2. Preprocess into chat-format training pairs
Raw Kaggle CSVs are never in the format LLMs expect. The data needs to be converted from tabular rows into instruction-response pairs with a system prompt that defines the triage task.
Convert this medical QA dataset into Alpaca-format JSONL. The instruction should be the patient message, and the output should be the triage category. Add a system prompt that says "You are a medical triage assistant. Classify the urgency of the patient message." Split 90/10 train/validation.
This produces train.jsonl (45,000 examples) and val.jsonl (5,000 examples), each line containing instruction, input, output, and system fields ready for fine-tuning.
3. Configure and launch the QLoRA fine-tune
Set up a parameter-efficient training run that fits within GPU memory constraints while achieving strong results.

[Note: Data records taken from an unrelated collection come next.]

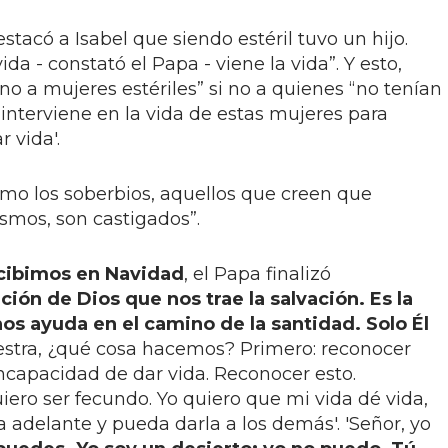
acó a Isabel que siendo estéril tuvo un hijo.
ida - constató el Papa - viene la vida”. Y esto,
no a mujeres estériles” si no a quienes “no tenían
 interviene en la vida de estas mujeres para
r vida'.
mo los soberbios, aquellos que creen que
smos, son castigados”.
ecibimos en Navidad
, el Papa finalizó
nción de Dios que nos trae la salvación. Es la
os ayuda en el camino de la santidad. Solo Él
uestra, ¿qué cosa hacemos? Primero: reconocer
ncapacidad de dar vida. Reconocer esto.
uiero ser fecundo. Yo quiero que mi vida dé vida,
 adelante y pueda darla a los demás'. 'Señor, yo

Fine-tune Llama-3.1-8B on the training JSONL using QLoRA. Use rank 64, alpha 128, target all linear layers. Train for 3 epochs with cosine schedule, batch size 4 with gradient accumulation of 8, learning rate 2e-4. Evaluate every 500 steps and save the best checkpoint by validation loss.
During training, the console output tracks loss and evaluation metrics at each checkpoint:
[2025-10-14 09:12:03] Training configuration:
Base model: meta-llama/Llama-3.1-8B
Quantization: 4-bit (NF4, double quant)
LoRA rank: 64, alpha: 128
Target modules: q_proj, k_proj, v_proj, o_proj, gate_proj, up_proj, down_proj
Trainable params: 167,772,160 / 8,030,261,248 (2.09%)

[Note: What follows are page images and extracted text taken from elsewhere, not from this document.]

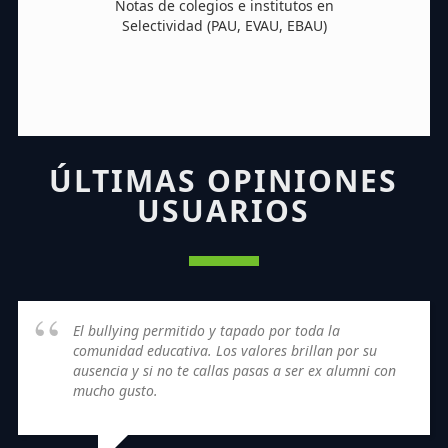
Notas de colegios e institutos en
Selectividad (PAU, EVAU, EBAU)
ÚLTIMAS OPINIONES
USUARIOS
El bullying permitido y tapado por toda la
comunidad educativa. Los valores brillan por su
ausencia y si no te callas pasas a ser ex alumni con
mucho gusto.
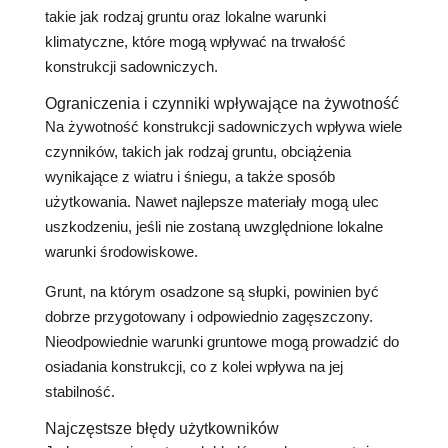
takie jak rodzaj gruntu oraz lokalne warunki
klimatyczne, które mogą wpływać na trwałość
konstrukcji sadowniczych.
Ograniczenia i czynniki wpływające na żywotność
Na żywotność konstrukcji sadowniczych wpływa wiele
czynników, takich jak rodzaj gruntu, obciążenia
wynikające z wiatru i śniegu, a także sposób
użytkowania. Nawet najlepsze materiały mogą ulec
uszkodzeniu, jeśli nie zostaną uwzględnione lokalne
warunki środowiskowe.
Grunt, na którym osadzone są słupki, powinien być
dobrze przygotowany i odpowiednio zagęszczony.
Nieodpowiednie warunki gruntowe mogą prowadzić do
osiadania konstrukcji, co z kolei wpływa na jej
stabilność.
Najczęstsze błędy użytkowników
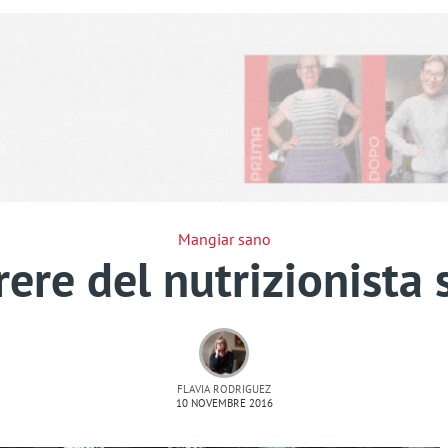
Mangiar sano
arere del nutrizionista 
FLAVIA RODRIGUEZ
10 NOVEMBRE 2016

GPU memory: 14.2 GB / 24.0 GB (A100)
Step Train Loss Val Loss Val Accuracy Time
---- ---------- -------- ------------ --------
500 1.842 1.614 0.719 12m 04s
1000 0.923 0.812 0.841 24m 11s
1500 0.614 0.597 0.887 36m 18s
2000 0.481 0.524 0.904 48m 22s
2500 0.392 0.498 0.916 60m 30s
3000 0.341 0.487 0.921 72m 38s ← best checkpoint
Best model saved at step 3000 (val_loss: 0.487)
Adapter size: 142 MB
The PEFT skill configures 4-bit quantization so the 8B model fits in 16GB VRAM, applies LoRA adapters to attention and MLP layers, and sets up the Trainer with gradient checkpointing to minimize memory usage. Training produces a 150MB adapter file rather than a full 16GB model copy.
4. Evaluate and merge the adapter
After training completes, evaluate on the held-out validation set and merge the LoRA adapter into the base model for deployment.
Evaluate the fine-tuned model on the validation set. Show me accuracy, F1 score per triage category, and a confusion matrix. Then merge the adapter into the base model and save it in GGUF format for Ollama deployment.
The evaluation reveals per-category performance so you can spot where the model struggles. Merging produces a standalone model file ready for inference without needing the PEFT library at runtime.
If per-category F1 scores are uneven, investigate the training data distribution first. Kaggle medical datasets often over-represent common conditions and under-represent rare but critical ones. Upsampling minority classes or adding a weighted loss function during training can close the gap without requiring more data.
Real-World Example
A telehealth company fine-tuned Mistral-7B on 48,000 patient intake messages from a Kaggle medical NLP dataset. The base model classified triage urgency at 71% accuracy. After 3 epochs of QLoRA training on a single A100 (8 hours, $12 in cloud compute), the fine-tuned model hit 93% accuracy on held-out data. The LoRA adapter was only 140MB, so they merged it and deployed via Ollama on a $200/month dedicated server. The model now processes 2,000 intake messages daily, routing urgent cases to nurses within 90 seconds instead of the previous 15-minute manual review cycle.